A1 Refereed original research article in a scientific journal

Impact of simulated moose densities on abundance and richness of vegetation, herbivorous and predatory arthropods along a productivity gradient




AuthorsSuominen O., Persson I., Danell K., Bergström R., Pastor J.

Publication year2008

Journal:Ecography

Journal name in sourceEcography

Volume31

Issue5

First page 636

Last page645

Number of pages10

ISSN0906-7590

DOIhttps://doi.org/10.1111/j.0906-7590.2008.05480.x

Web address http://api.elsevier.com/content/abstract/scopus_id:53349152395


Abstract
Large herbivores can affect vegetation structure and species composition as well as material and energy flows in the ecosystem through their selective feeding, defecation, urination and trampling. These changes have a large potential to indirectly affect other trophic levels, but the mechanisms are poorly known. We studied the impacts of moose Alces alces browsing along a gradient of site productivity by experimentally simulating four different moose densities. Here we show that moose can affect the richness and abundance of three trophic levels in Swedish boreal forests through complex direct and indirect impacts, but in qualitatively different ways depending on how the physical habitat or food resources of a trophic level are affected. Vegetation richness had a hump-shaped (unimodal) response to increased moose density. Leaf litter production decreased when browsing increased, which in turn depressed the abundance of flying prey for spiders. Consequently, spider abundance and richness declined monotonically. The responses of spider richness to moose density were further conditioned by site productivity: the response was positive at productive and negative at unproductive sites. In contrast, herbivorous Hemiptera were not affected by moose, most likely because the abundance of their food plants was not affected.
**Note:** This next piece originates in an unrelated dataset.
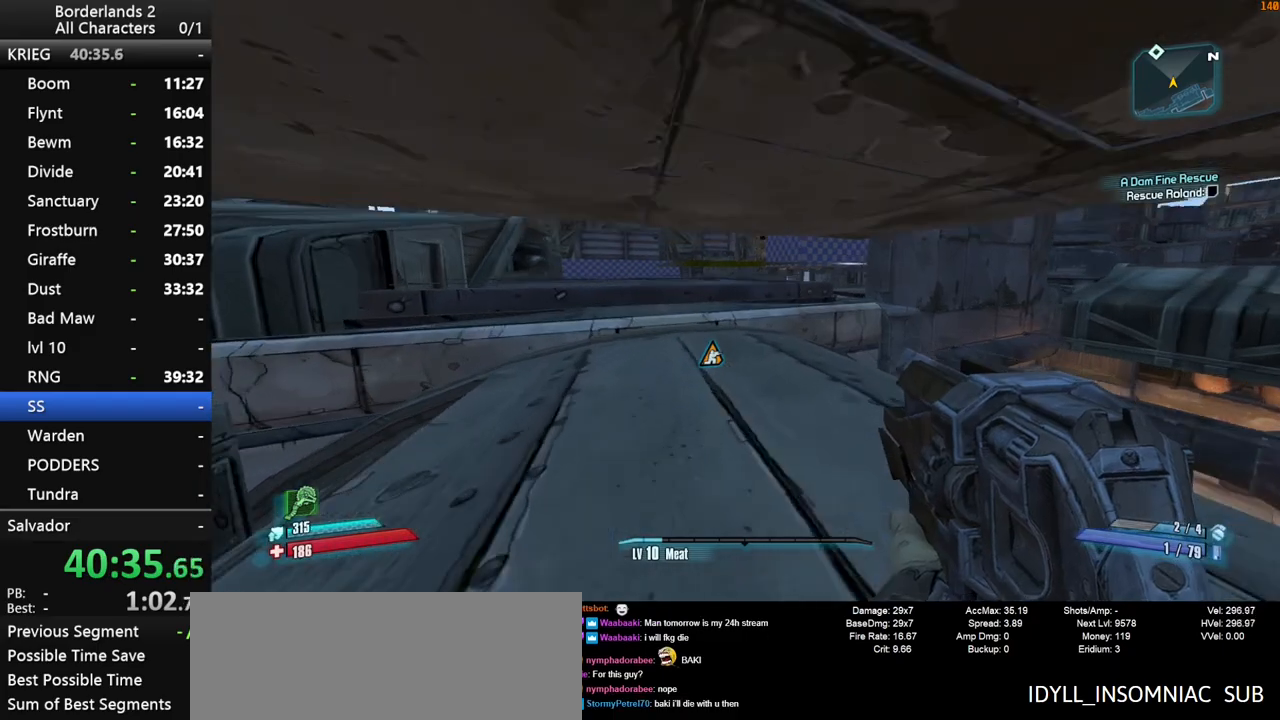
{"keys": ["w"], "mouse": [], "events": []}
The highest simulated moose density had an impact on all variables responding to moose even after a few years of treatment and can be considered as overabundance. We also show that the impacts of low or moderate moose density can be positive to some of the organisms negatively affected by high density. The level of herbivore population density that leads to substantial community impacts also depends on site factors, such as productivity. © 2008 The Authors.